Common Mistakes to Avoid

  • Treating work function (surface of a metal lattice) as identical to ionisation energy (free atom) — they differ numerically and conceptually.
  • Substituting wavelength into E = hf without first converting via f = c/λ, or mixing E = hf with E = hc/λ in the same line.
  • Confusing units: Vₛ is in volts, KE is in joules; the bridge is KE (J) = eVₛ (V).
  • Assuming “brighter light ⇒ faster electrons”. Brightness raises the saturation current, not Vₛ; only raising f raises Vₛ.

Practice Prompts

  1. A metal has φ = 2.30 eV. Light of wavelength 450 nm strikes it.

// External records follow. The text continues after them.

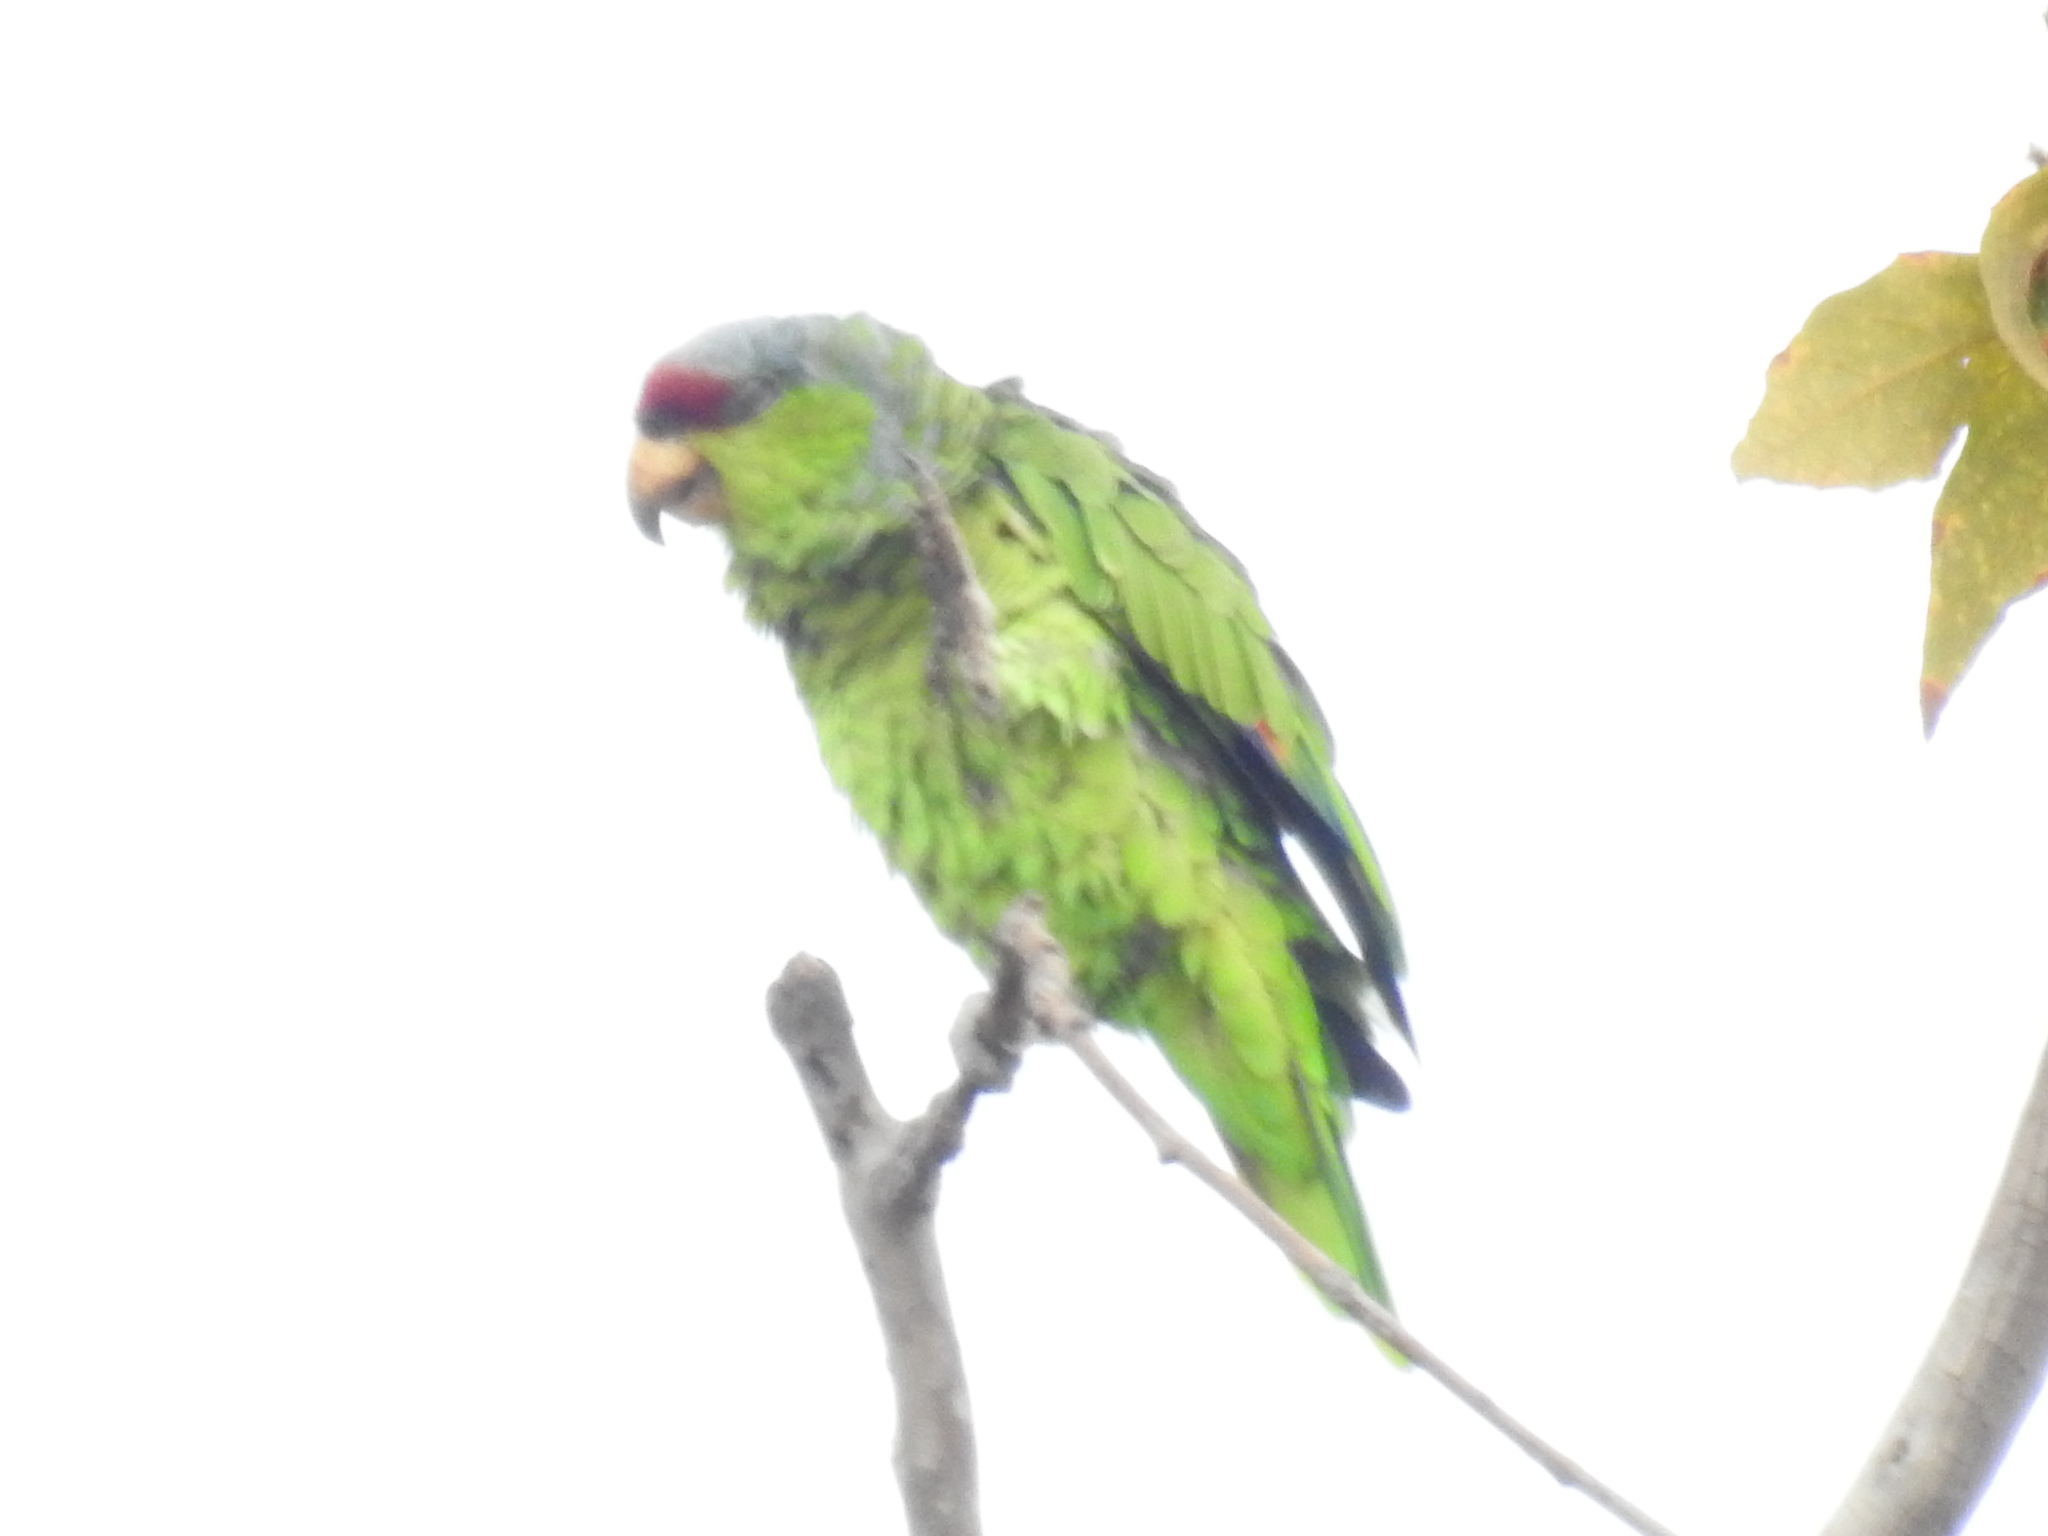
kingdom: Animalia
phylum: Chordata
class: Aves
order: Psittaciformes
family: Psittacidae
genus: Amazona
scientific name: Amazona finschi
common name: Lilac-crowned amazon
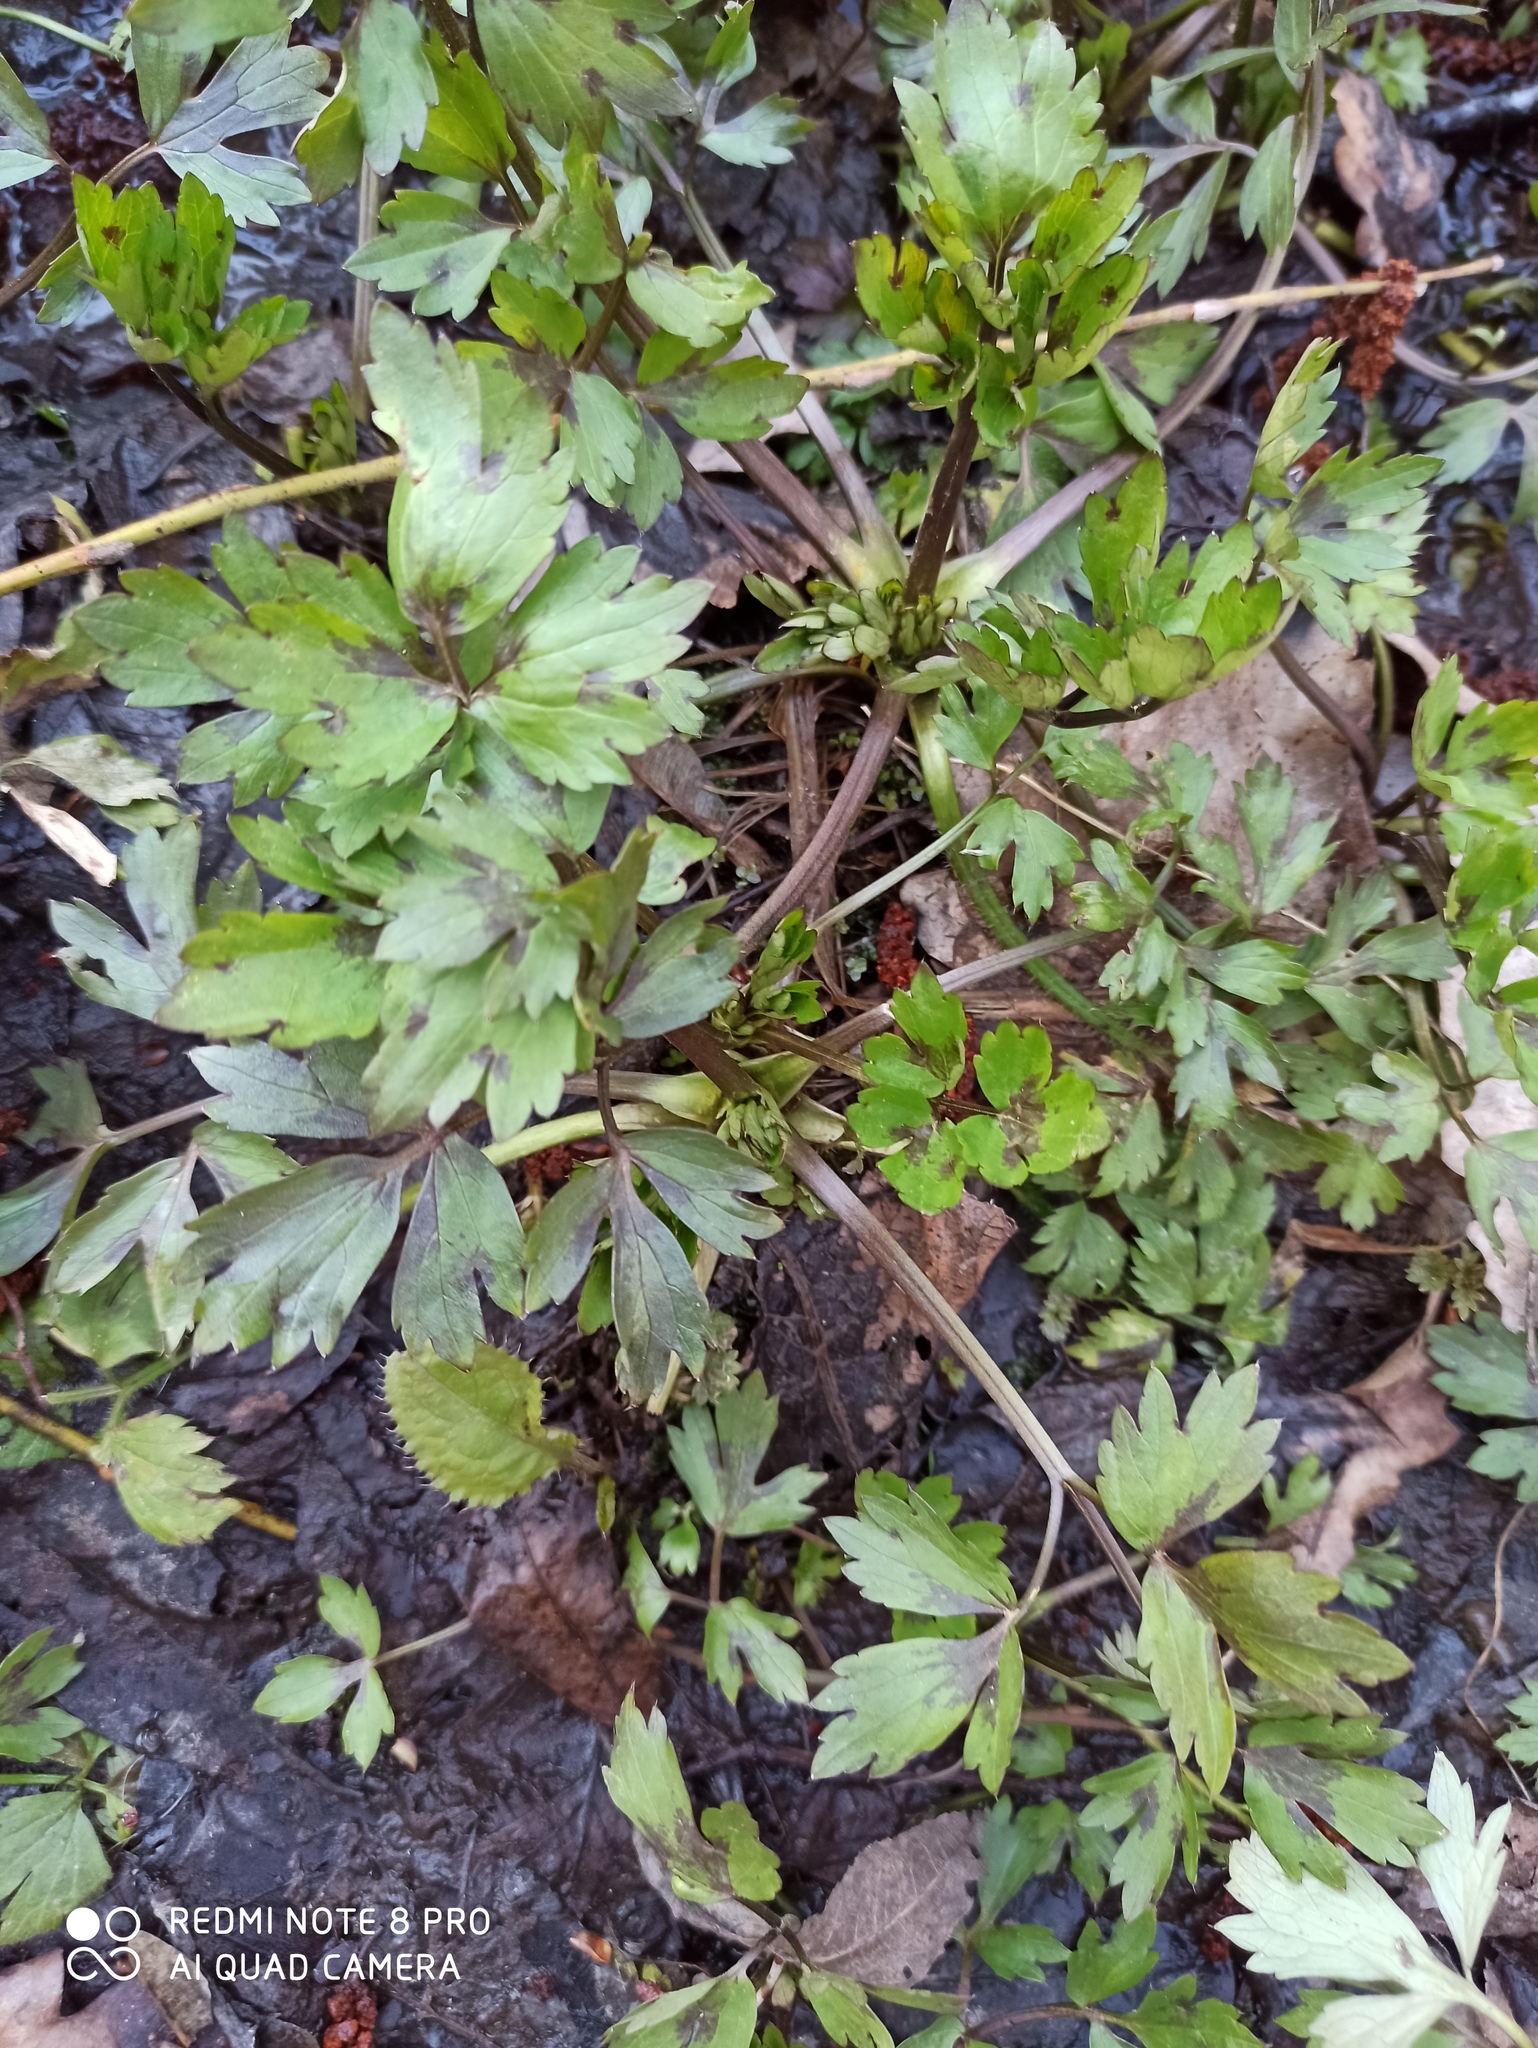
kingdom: Plantae
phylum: Tracheophyta
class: Magnoliopsida
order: Ranunculales
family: Ranunculaceae
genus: Ranunculus
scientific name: Ranunculus repens
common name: Creeping buttercup
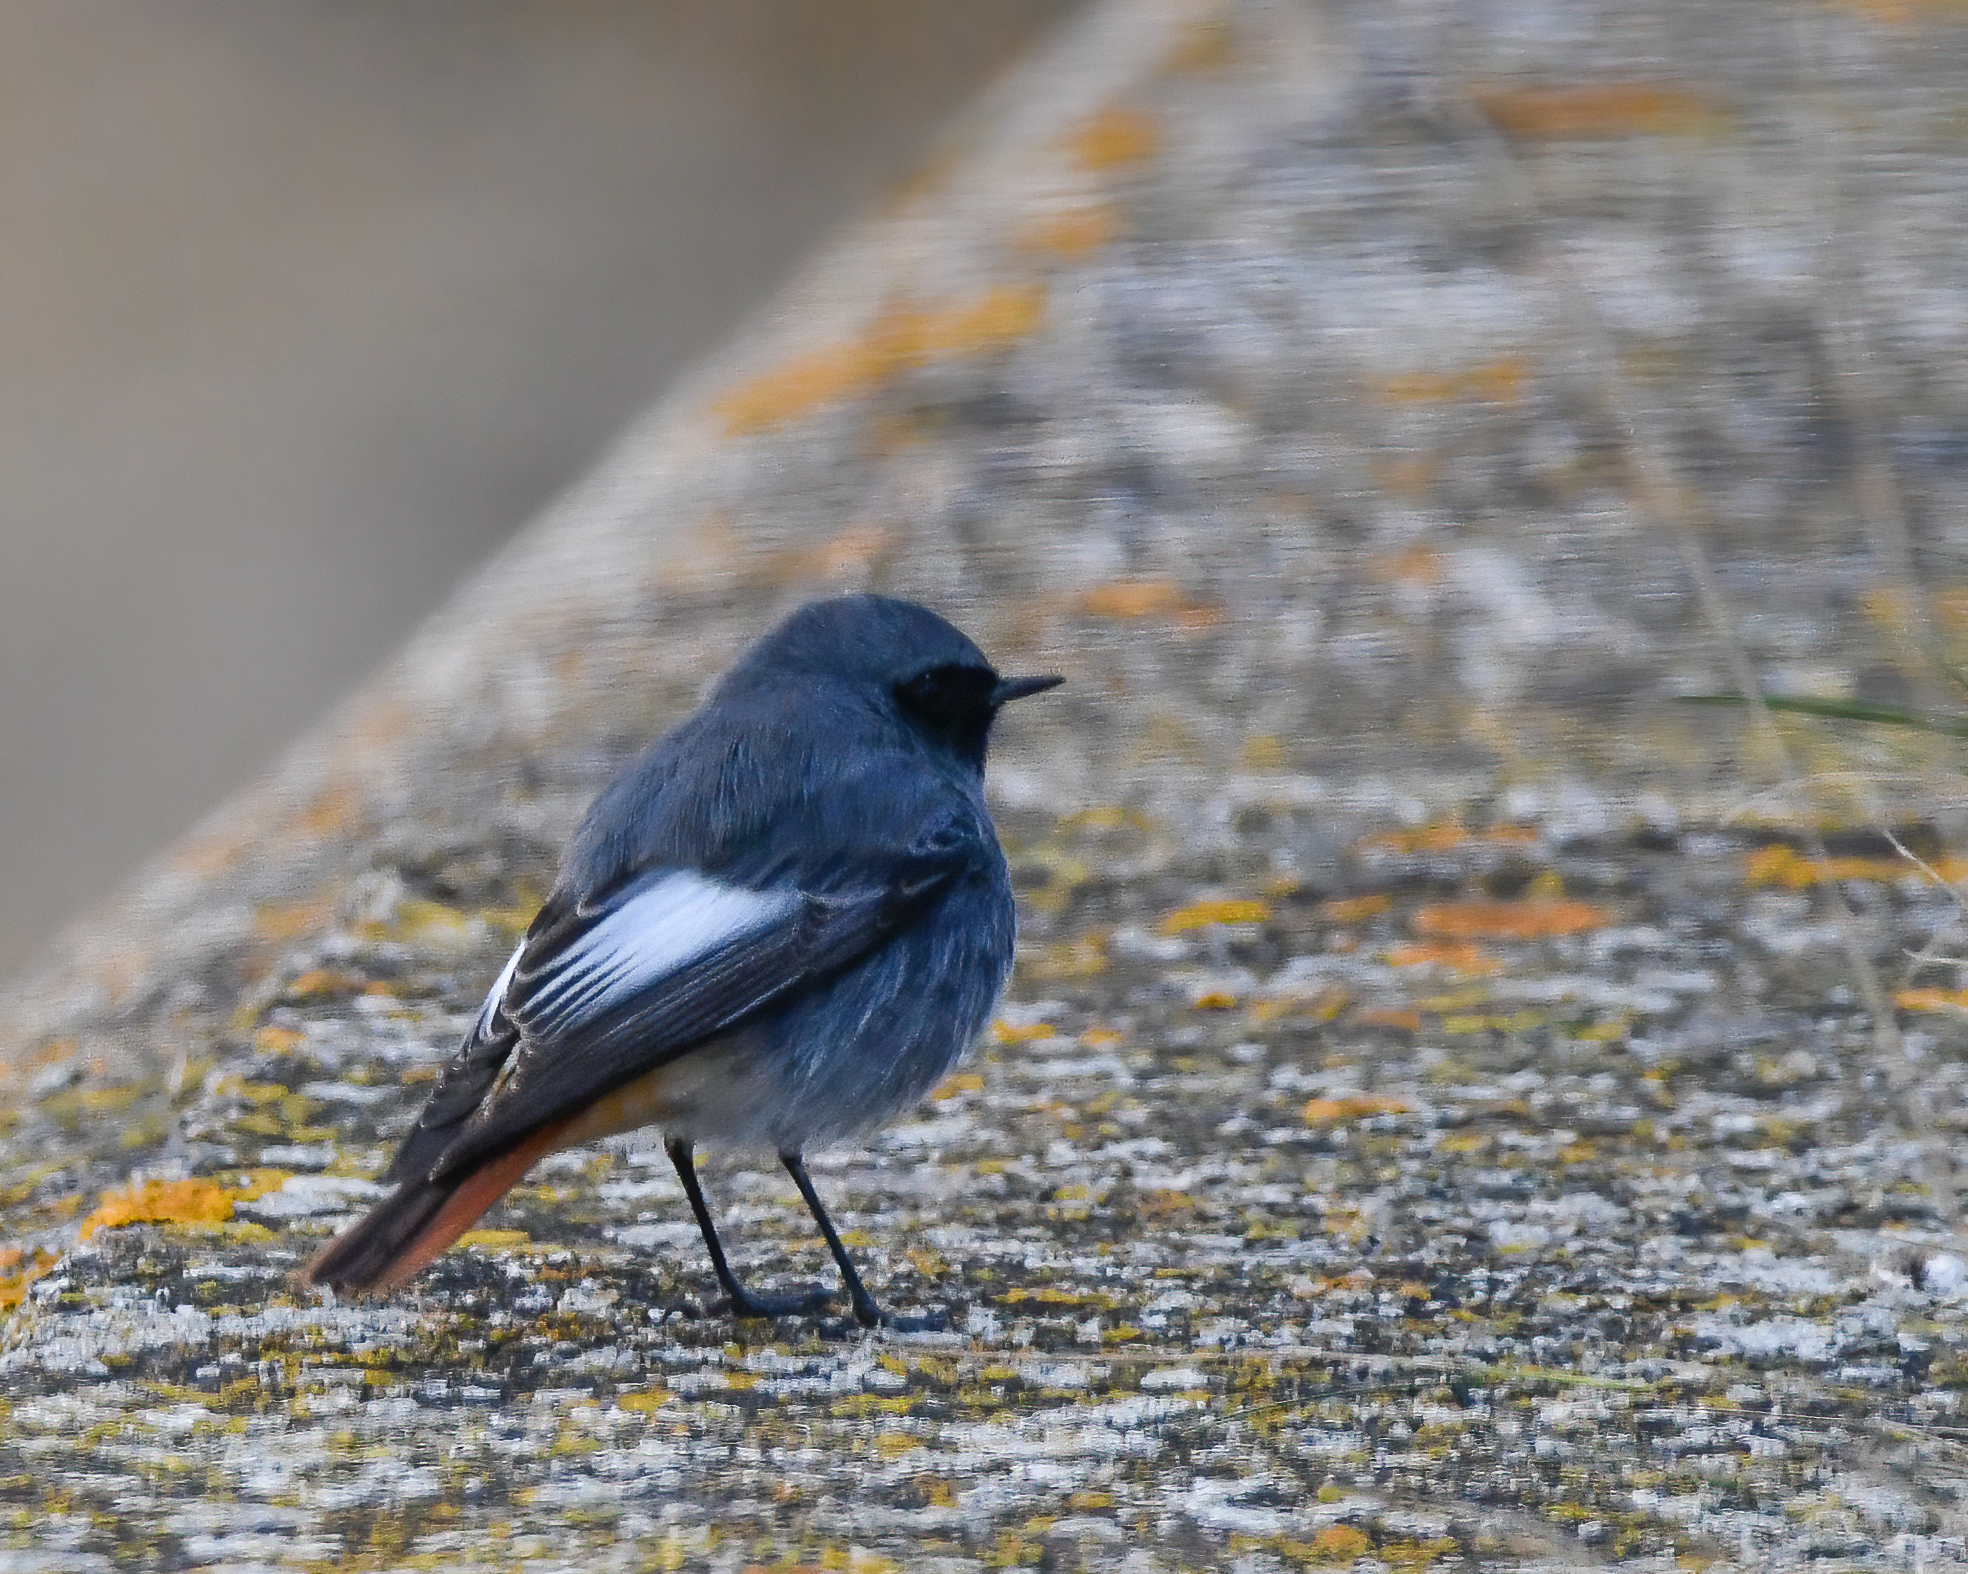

Find the stopping potential and the maximum speed of the ejected electron. (Answer: hf ≈ 2.76 eV, so eVₛ ≈ 0.46 eV ⇒ Vₛ ≈ 0.46 V; ½mv² = 0.46 eV ⇒ v ≈ 4.0 × 10⁵ m/s.)
  2. In an experiment, Vₛ = 1.20 V at f = 7.50 × 10¹⁴ Hz and Vₛ = 0.40 V at f = 5.50 × 10¹⁴ Hz. Use the two points to determine φ and the experimental value of h. (Slope = ΔVₛ/Δf ≈ 4.0 × 10⁻¹⁵ V·s ⇒ h ≈ 6.4 × 10⁻³⁴ J·s; intercept ⇒ φ ≈ 2.2 eV.)